The Four-Part Description (Use Every Time)
When you look at any histogram, describe:
- Shape — Symmetric or skewed? Unimodal, bimodal, or uniform?
- Center — Where is the approximate middle?
- Spread — How wide is the distribution? (Range from min to max)
- Unusual features — Any outliers? Gaps? Clusters?
Example: "The distribution of watch times is skewed right and unimodal, centered around 25-30 minutes, with a spread from 5 to 180 minutes.
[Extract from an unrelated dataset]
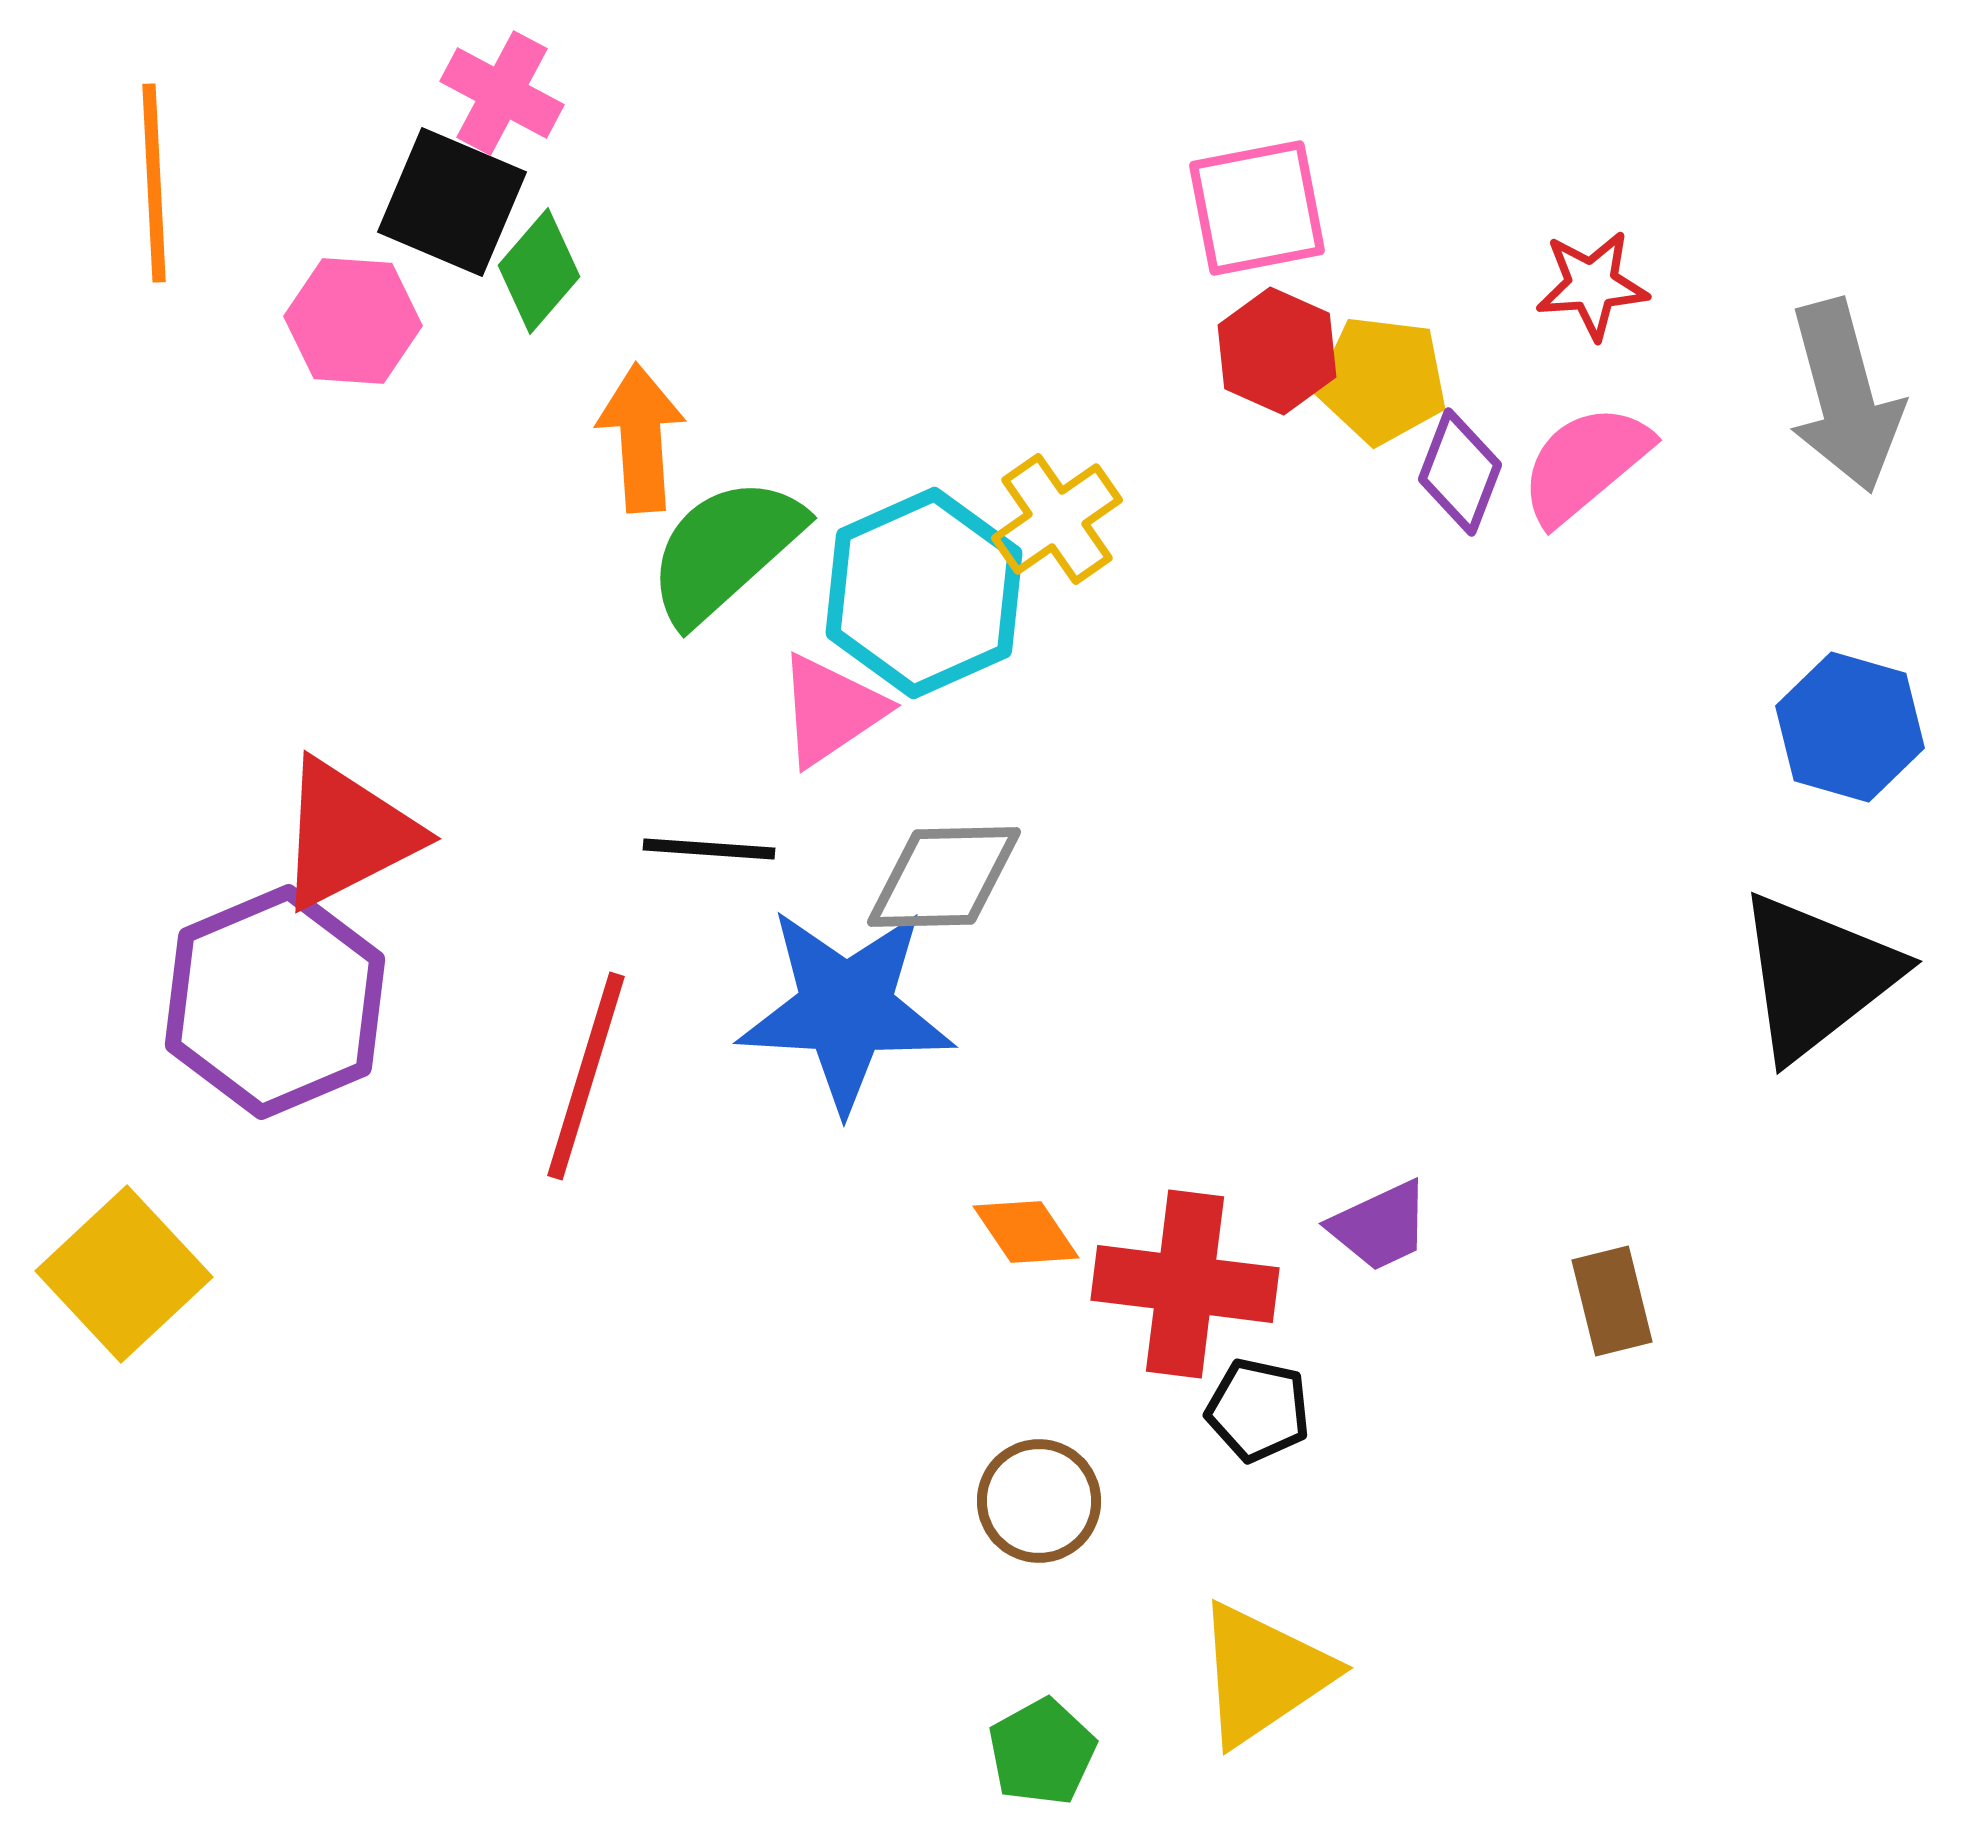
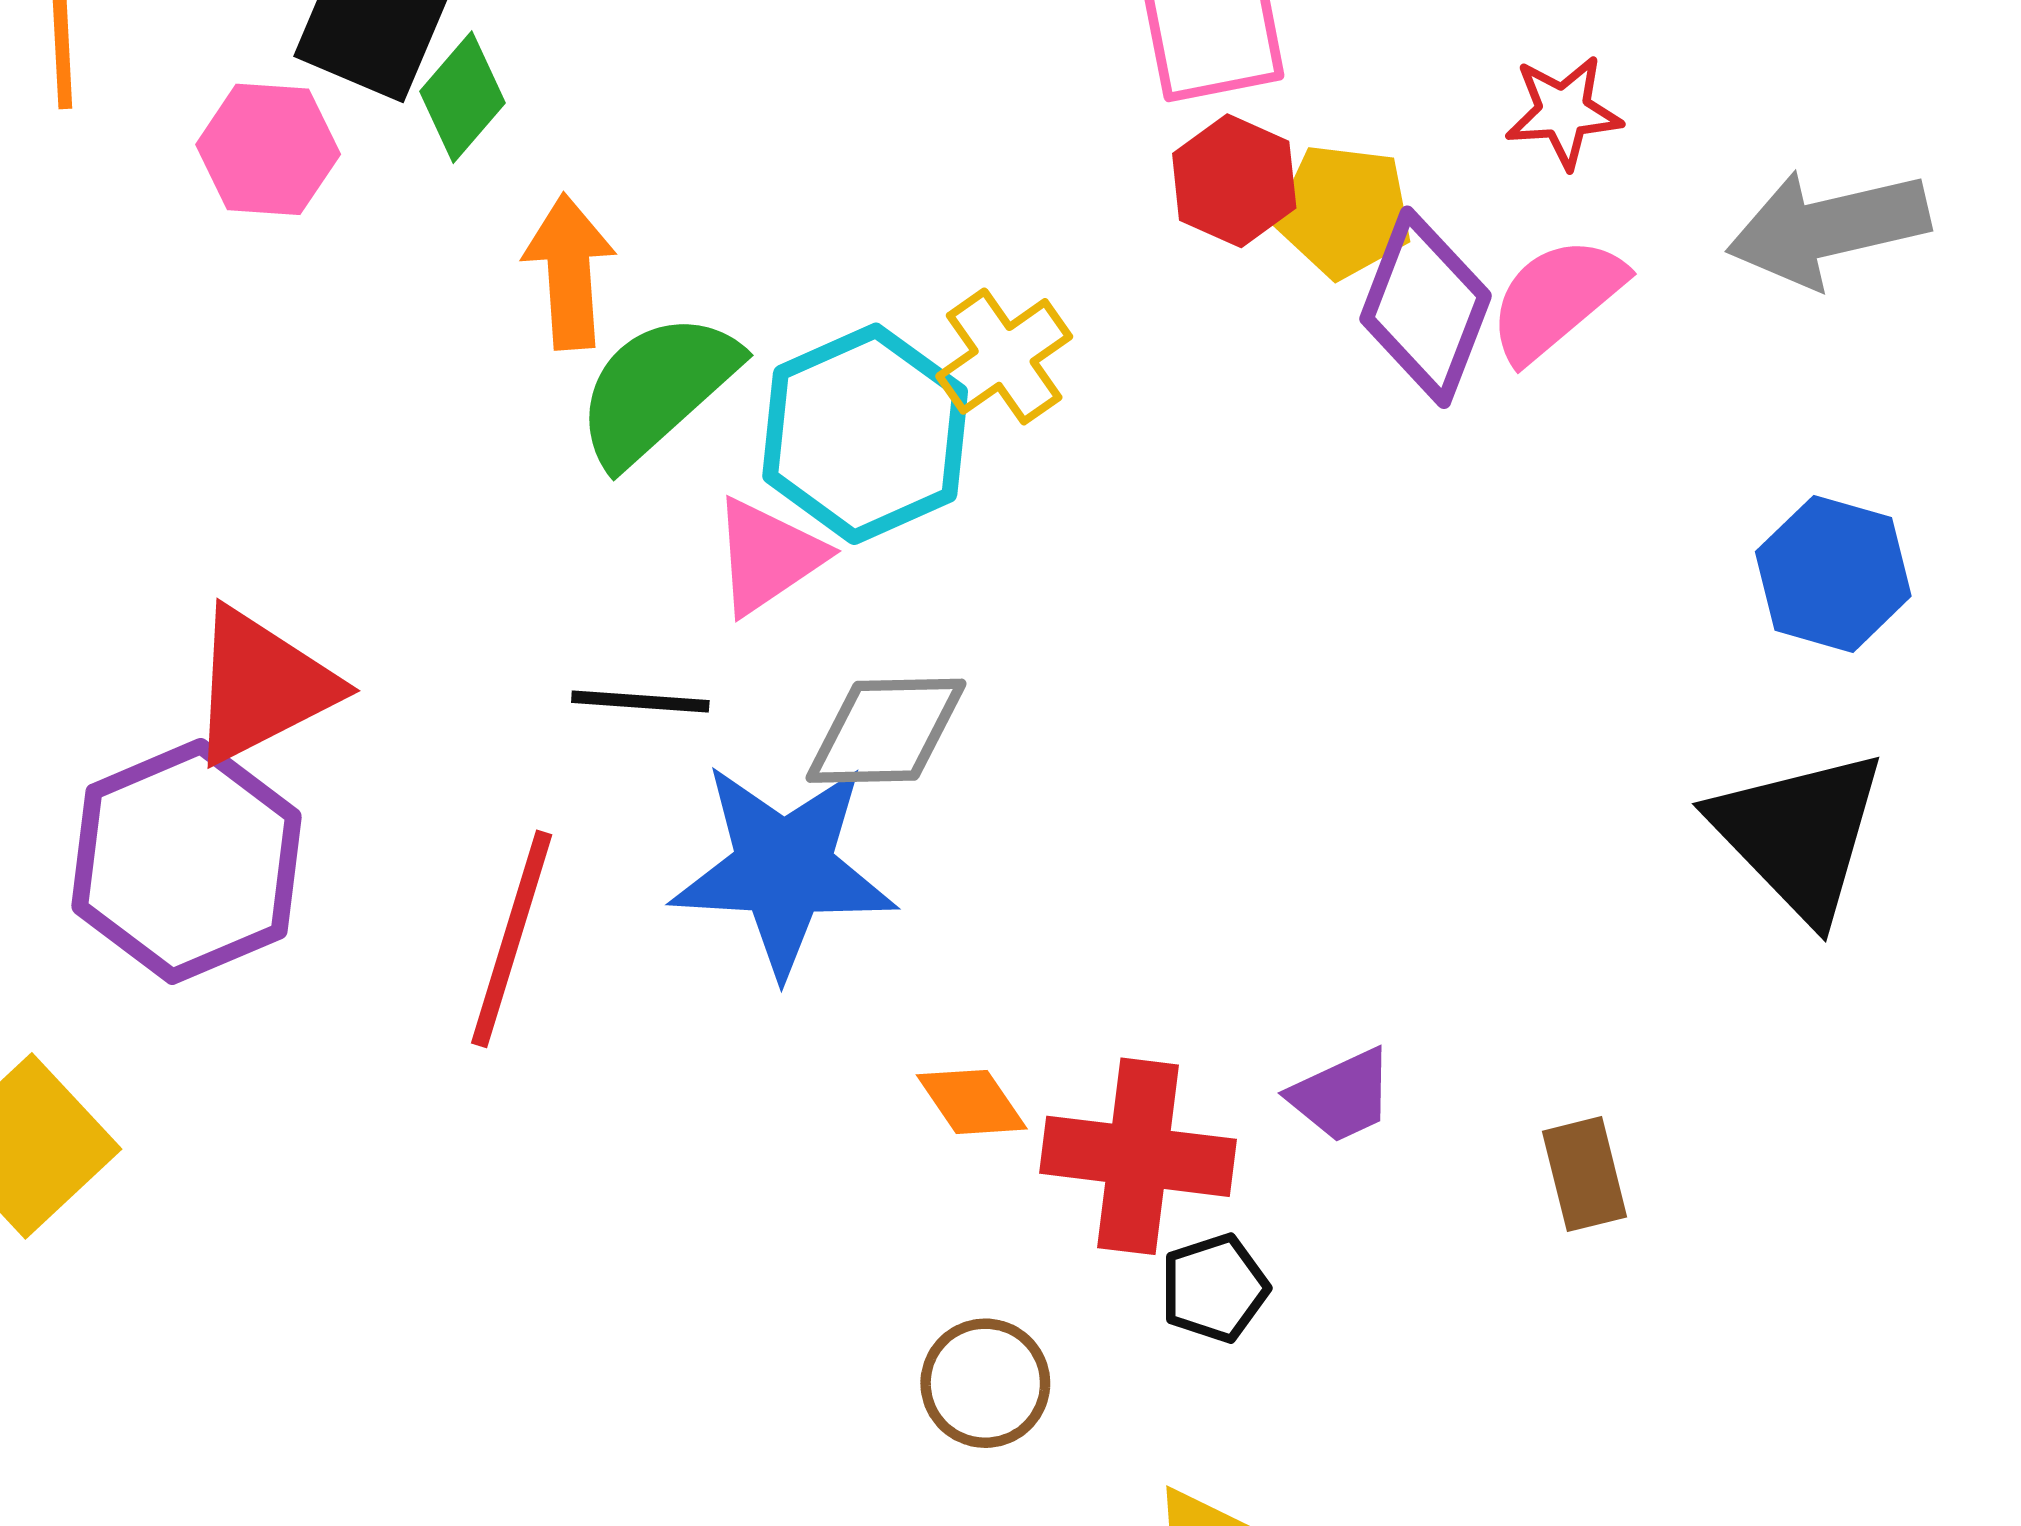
gray arrow: (1845, 396) -> (1828, 228), turned 92
purple diamond: (1460, 472) -> (1426, 307), size x1.5
black triangle: (1817, 976) -> (1799, 834), turned -36
black pentagon: (1258, 1410) -> (1214, 1288), turned -30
A few outliers beyond 120 minutes represent binge-watching sessions."
Common Graphing Mistakes
| Mistake | The Problem | The Fix |
|---|---|---|
| Truncated axis | Bar heights don't reflect true ratios | Start bar chart axes at zero |
| 3D effects | Perspective distortion skews comparisons | Always use 2D charts |
| Unequal bin widths | Wider bins appear more prominent | Use equal-width bins |
| Wrong graph type | E.g., histogram for categorical data | Match graph to variable type |
| Too many pie slices | Impossible to compare similar-sized slices | Limit to 5 categories or use a bar chart |
| Missing labels | Reader can't interpret the graph | Always include title, axis labels, and units |
Python Quick Reference
import pandas as pd
import matplotlib.pyplot as plt
import seaborn as sns
# Bar chart (categorical variable)
sns.countplot(data=df, x='category_column', color='steelblue')
plt.title('Title')
plt.xlabel('X Label')
plt.ylabel('Count')
plt.show()
# Histogram (numerical variable)
sns.histplot(data=df, x='number_column', bins=15, edgecolor='white')
plt.title('Title')
plt.xlabel('X Label (units)')
plt.ylabel('Frequency')
plt.show()
# Overlaid histograms (comparing groups)
sns.histplot(data=df, x='number_column', hue='group_column',
bins=10, alpha=0.5, edgecolor='white')
plt.show()
Key Terms
| Term | Definition |
|---|---|
| Histogram | Numerical data divided into equal-width bins, displayed as touching bars |
| Bar chart | Categorical data displayed as separate bars with gaps |
| Pie chart | Proportions shown as slices of a circle |
| Stem-and-leaf plot | Data split into stems and leaves, preserving exact values |
| Frequency distribution | Table organizing data into classes with counts |
| Relative frequency | Proportion of observations in a class (count / total) |
| Distribution shape | Overall pattern of a histogram (symmetric, skewed, etc.) |
| Symmetric | Left and right sides are approximately mirror images |
| Skewed right | Longer tail extends toward larger values |
| Skewed left | Longer tail extends toward smaller values |
| Unimodal | Distribution with one peak |
| Bimodal | Distribution with two peaks |
| Outlier | Observation far from the rest of the data |
The One Thing to Remember
If you forget everything else from this chapter, remember this:
A single number can never fully describe a dataset. Two distributions can have the same mean but completely different shapes — and completely different stories. Always look at the shape. The shape is the story.